For the Wellingtonians who are reading this - stay where you are! The weather is horribly hot and humid, such that as soon as people walk outside they start dripping with sweat - perspiration - er, glow. Still, it rained this evening, which brings out a wonderfully earthy smell from the grass, and concurrently takes some of the heat out of the air. I saw a little of the Battlecry Mordavia game (hence got to smell the grass in the rain), and even gatecrashed it briefly with a tale of a lost pig, but otherwise missed most of it. There's one more week until the big weekend game with lots of organising still to do so I need to stop here and run around in circles for a bit.

Take care all,


Thursday, February 09, 2006

Incongruous Sight For The Day...

So, this morning I went in to the University to pick up some of the texts I'll need for next semester. As I walk out of Student Notes I'm greeted with one of the more unexpected poster ads - not for a book shop, or Student Job Search, or anything study related, no, it's actually a very large picture of an expired condom that's advertising emergency contraception. Now, I suppose as a public health message, fair enough, yet I can't help wondering if whoever sells advertising for the University thinks that students are generally promiscuous, or too ignorant to know what a morning-after pill is, or too stupid to work out how to get one. And hey, it's really important to ask for the right brand, doncherknow.
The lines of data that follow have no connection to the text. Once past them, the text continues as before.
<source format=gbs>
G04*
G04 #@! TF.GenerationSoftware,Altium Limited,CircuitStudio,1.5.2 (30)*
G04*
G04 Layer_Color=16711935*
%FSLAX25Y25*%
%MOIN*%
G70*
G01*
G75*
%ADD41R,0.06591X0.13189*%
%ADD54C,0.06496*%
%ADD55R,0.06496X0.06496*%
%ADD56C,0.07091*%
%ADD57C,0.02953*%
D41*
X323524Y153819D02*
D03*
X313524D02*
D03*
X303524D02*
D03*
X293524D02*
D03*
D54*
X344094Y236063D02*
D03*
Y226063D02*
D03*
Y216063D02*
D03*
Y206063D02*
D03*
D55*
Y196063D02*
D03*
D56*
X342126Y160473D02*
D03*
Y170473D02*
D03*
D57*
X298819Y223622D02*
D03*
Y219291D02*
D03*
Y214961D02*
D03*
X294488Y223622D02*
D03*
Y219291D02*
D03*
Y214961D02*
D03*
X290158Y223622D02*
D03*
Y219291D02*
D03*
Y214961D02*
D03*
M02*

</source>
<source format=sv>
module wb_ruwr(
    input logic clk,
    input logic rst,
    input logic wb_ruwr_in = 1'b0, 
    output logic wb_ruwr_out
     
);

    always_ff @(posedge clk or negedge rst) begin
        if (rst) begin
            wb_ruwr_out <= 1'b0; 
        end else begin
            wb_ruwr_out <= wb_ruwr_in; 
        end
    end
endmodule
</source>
(By the way, Alasdair, both the bookshop and Student Notes have got a lot of their new stock in, and there isn't a queue in sight.)
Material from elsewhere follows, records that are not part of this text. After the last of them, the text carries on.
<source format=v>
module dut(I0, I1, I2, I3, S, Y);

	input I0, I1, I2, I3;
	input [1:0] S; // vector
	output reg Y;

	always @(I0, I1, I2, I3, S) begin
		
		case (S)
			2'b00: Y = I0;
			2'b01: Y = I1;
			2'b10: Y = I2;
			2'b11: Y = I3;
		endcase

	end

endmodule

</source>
Tuesday, February 07, 2006

La la la.

We won our latest Frisbee game and I scored one of the points. Hooray!
It was a really close game the whole way through, with a final score of 7-6 and a tie-breaker point to be played out after the whistle blew. It was a very impressive point, too - a massive lob from Mashugenah to be caught by Repton_Infinity waaay down the other end of the field. A very fun game. :-D

(The asthma inhaler seems to be helping, although I had a very impressive coughing fit the first time I subbed off. Damn dust.)

Friday, February 03, 2006

Now I Have An Inhaler. Ho. Ho. Ho.

So. About a week ago, it suddenly occurred to me that nearly every time I've gone out on to grass lately I've started wheezing and coughing, even if only a little bit. If I go out on grass and run around it's a whole lot worse, with the one recent exception being a day when it rained a lot, so maybe less pollen or something. After wailing eloquently at my GP he said "Yeah, that sounds like asthma" and gave me a prescription inhaler as an experiment.

The experiment seems pretty damn successful - all of a sudden I can race up hills without having to stop and catch my breath at all. Seriously, I just walked up fom Brooklyn to Kingston in 28 minutes, which beats my best time for walking down the hill the other way. This is me, bouncing up the hill, humming the Pina Colada song: bounce bounce bounce...
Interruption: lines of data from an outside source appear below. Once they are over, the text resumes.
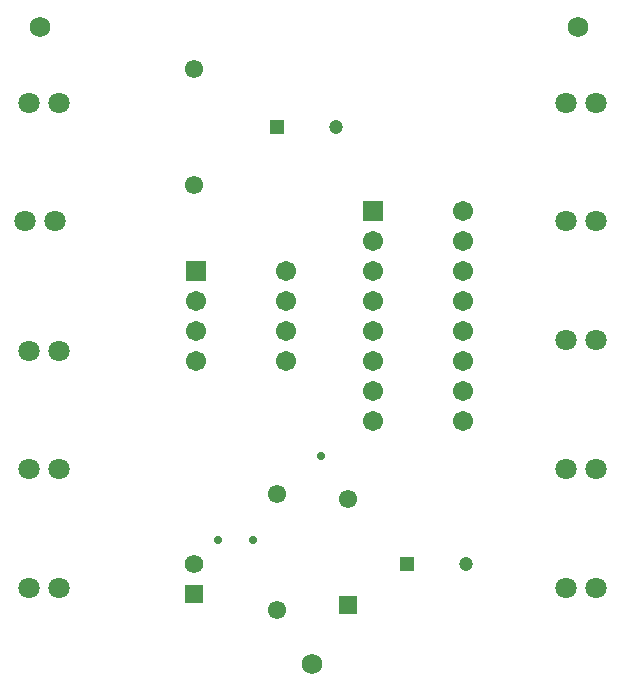
<source format=gbs>
G04*
G04 #@! TF.GenerationSoftware,Altium Limited,Altium Designer,22.7.1 (60)*
G04*
G04 Layer_Color=16711935*
%FSLAX44Y44*%
%MOMM*%
G71*
G04*
G04 #@! TF.SameCoordinates,29AA5E4F-6587-4ACD-81CD-572689CA6415*
G04*
G04*
G04 #@! TF.FilePolarity,Negative*
G04*
G01*
G75*
%ADD19R,1.7032X1.7032*%
%ADD20C,1.7032*%
%ADD21C,1.8032*%
%ADD22C,1.7272*%
%ADD23C,1.5532*%
%ADD24R,1.5532X1.5532*%
%ADD25C,1.5700*%
%ADD26R,1.5700X1.5700*%
%ADD27C,1.2000*%
%ADD28R,1.2000X1.2000*%
%ADD29C,0.7032*%
D19*
X191900Y353100D02*
D03*
X341900Y403900D02*
D03*
D20*
X191900Y327700D02*
D03*
Y302300D02*
D03*
Y276900D02*
D03*
X268100Y353100D02*
D03*
Y327700D02*
D03*
Y302300D02*
D03*
Y276900D02*
D03*
X418100Y226100D02*
D03*
Y251500D02*
D03*
Y276900D02*
D03*
Y302300D02*
D03*
Y327700D02*
D03*
Y353100D02*
D03*
Y378500D02*
D03*
Y403900D02*
D03*
X341900Y226100D02*
D03*
Y251500D02*
D03*
Y276900D02*
D03*
Y302300D02*
D03*
Y327700D02*
D03*
Y353100D02*
D03*
Y378500D02*
D03*
D21*
X75400Y495000D02*
D03*
X50000D02*
D03*
X47300Y395000D02*
D03*
X72700D02*
D03*
X530000Y185000D02*
D03*
X504600D02*
D03*
X530000Y295000D02*
D03*
X504600D02*
D03*
X530000Y395000D02*
D03*
X504600D02*
D03*
X530000Y495000D02*
D03*
X504600D02*
D03*
X530000Y85000D02*
D03*
X504600D02*
D03*
X75400D02*
D03*
X50000D02*
D03*
X75400Y185000D02*
D03*
X50000D02*
D03*
X75400Y285000D02*
D03*
X50000D02*
D03*
D22*
X290000Y20000D02*
D03*
X515000Y560000D02*
D03*
X60000D02*
D03*
D23*
X190000Y524000D02*
D03*
Y426000D02*
D03*
X260000Y164000D02*
D03*
Y66000D02*
D03*
X320000Y160000D02*
D03*
D24*
Y70000D02*
D03*
D25*
X190000Y105000D02*
D03*
D26*
Y79600D02*
D03*
D27*
X420000Y105000D02*
D03*
X310000Y475000D02*
D03*
D28*
X370000Y105000D02*
D03*
X260000Y475000D02*
D03*
D29*
X240000Y125000D02*
D03*
X210000D02*
D03*
X297420Y196548D02*
D03*
M02*

</source>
Oh, and Memoirs of a Geisha was also very good. Thanks for the company, Frank.

Wednesday, February 01, 2006

Commonplace Book

Big whorls have little whorls
   That feed on their velocity,
And little whorls have lesser whorls
   And so on to viscosity.
-- Lewis F. Richardson

This was Richardson's summary of his 1920 paper "The supply of energy from and to Atmospheric Eddies" and can be found here, along with the two poems it's parodying. Gotta love physicists with a sense of humour.

In other news, our frisbee game last night was a draw. Go us!
(It's one of the more endearing traits of Ultimate Frisbee that there are no referees, but it does mean that sometimes people's idea of the score at the end of the game can be a little bit hazy. This time round, it turned out that both teams had thought that the other team was winning, so we compromised on a 12-12 split.) Also, one of the opposing team members said something nice to me about my playing at the end of the game, which still has me smiling. After the game our team decamped to my house for an evening of sausages, chips and conversation. It was a pretty good night.